Katharine Martha Houghton Hepburn (February 2, 1878 – March 17, 1951) was an American feminist social reformer and a leader of the suffrage movement in the United States. Hepburn served as president of the Connecticut Woman Suffrage Association before joining the National Woman's Party. Alongside Margaret Sanger, Hepburn co-founded the organization that would become Planned Parenthood. She was the mother of Academy Award winning actress Katharine Hepburn.
==Early life==
Katharine Martha Houghton was born on February 2, 1878 in Buffalo, New York to Caroline Garlinghouse and Alfred Augustus Houghton, a member of the Houghton family of Corning Incorporated glass works. She was named in part after her maternal grandmother, Martha Ann Spaulding Garlinghouse.

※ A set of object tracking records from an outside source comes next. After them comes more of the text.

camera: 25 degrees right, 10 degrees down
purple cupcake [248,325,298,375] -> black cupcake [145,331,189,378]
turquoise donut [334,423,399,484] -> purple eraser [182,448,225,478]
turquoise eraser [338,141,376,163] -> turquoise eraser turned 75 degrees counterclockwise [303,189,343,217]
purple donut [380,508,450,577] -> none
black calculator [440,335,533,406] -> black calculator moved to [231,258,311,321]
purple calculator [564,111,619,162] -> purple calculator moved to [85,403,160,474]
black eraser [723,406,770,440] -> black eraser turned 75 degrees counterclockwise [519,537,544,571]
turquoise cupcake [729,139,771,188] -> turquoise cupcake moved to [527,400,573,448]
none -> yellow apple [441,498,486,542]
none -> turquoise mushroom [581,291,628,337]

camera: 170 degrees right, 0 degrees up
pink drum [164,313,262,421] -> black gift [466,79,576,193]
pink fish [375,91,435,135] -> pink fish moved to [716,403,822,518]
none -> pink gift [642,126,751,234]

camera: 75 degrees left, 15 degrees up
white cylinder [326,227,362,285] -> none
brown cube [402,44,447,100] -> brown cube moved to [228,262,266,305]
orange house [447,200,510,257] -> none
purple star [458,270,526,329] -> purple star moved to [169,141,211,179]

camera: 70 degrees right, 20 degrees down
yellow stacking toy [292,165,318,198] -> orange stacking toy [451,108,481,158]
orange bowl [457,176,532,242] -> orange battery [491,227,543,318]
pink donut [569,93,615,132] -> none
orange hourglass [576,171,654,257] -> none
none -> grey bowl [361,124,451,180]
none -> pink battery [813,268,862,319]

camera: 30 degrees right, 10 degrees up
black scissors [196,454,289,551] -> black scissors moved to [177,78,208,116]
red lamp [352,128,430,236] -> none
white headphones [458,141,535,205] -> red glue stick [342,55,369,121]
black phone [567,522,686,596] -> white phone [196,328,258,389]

Katharine had two younger sisters, Edith (1879–1948) and Marion (1882–1968). When not in Buffalo, she and her family spent time at their property in the Athol Springs area of Hamburg, New York and in Corning, New York, the seat of the family business. In contrast to the conservative views of the Episcopal Houghton family, Caroline and Alfred were progressive freethinkers. Thus, Houghton and her sisters were raised in a household that championed women's education and the ideas of the agnostic orator Robert G. Ingersoll.〔Leaming, Barbara (1995). ''Katharine Hepburn'', p. 54. Crown Publishers, New York. ISBN 0-517-59284-3.〕
In 1892, Alfred Houghton committed suicide, leaving Caroline to raise their three children. Not long after, she was diagnosed with stomach cancer. Before her death in 1894, she inculcated her daughters, especially Katharine as the eldest, with the importance of a college education.
In her will, Caroline Houghton did not name a legal guardian for her daughters, preferring that they be independent to pursue their own aspirations. After her death the girls' education remained a point of contention between the sisters and their uncle, Amory Houghton, Jr. (1837–1909), the family patriarch and president of Corning Glass. While Amory believed young women belonged in finishing school, Katharine had absorbed her mother's insistence on a college education. Despite consistent opposition from the Houghton family, she was able to realize the promise she had made to her mother; Katharine Houghton graduated from Pennsylvania's Bryn Mawr College in 1899, with an A.B. in history and political science. She earned her master's degree in chemistry and physics the following year, although biographer Barbara Leaming claims Houghton's degree was in art history.〔Leaming, p. 81.〕 She then briefly attended Boston's Radcliffe College.〔Leaming, pp. 83, 86.〕 After completing preparatory studies at Baldwin School, her sisters, Edith and Marion, received degrees from Bryn Mawr in 1901 and 1906 respectively.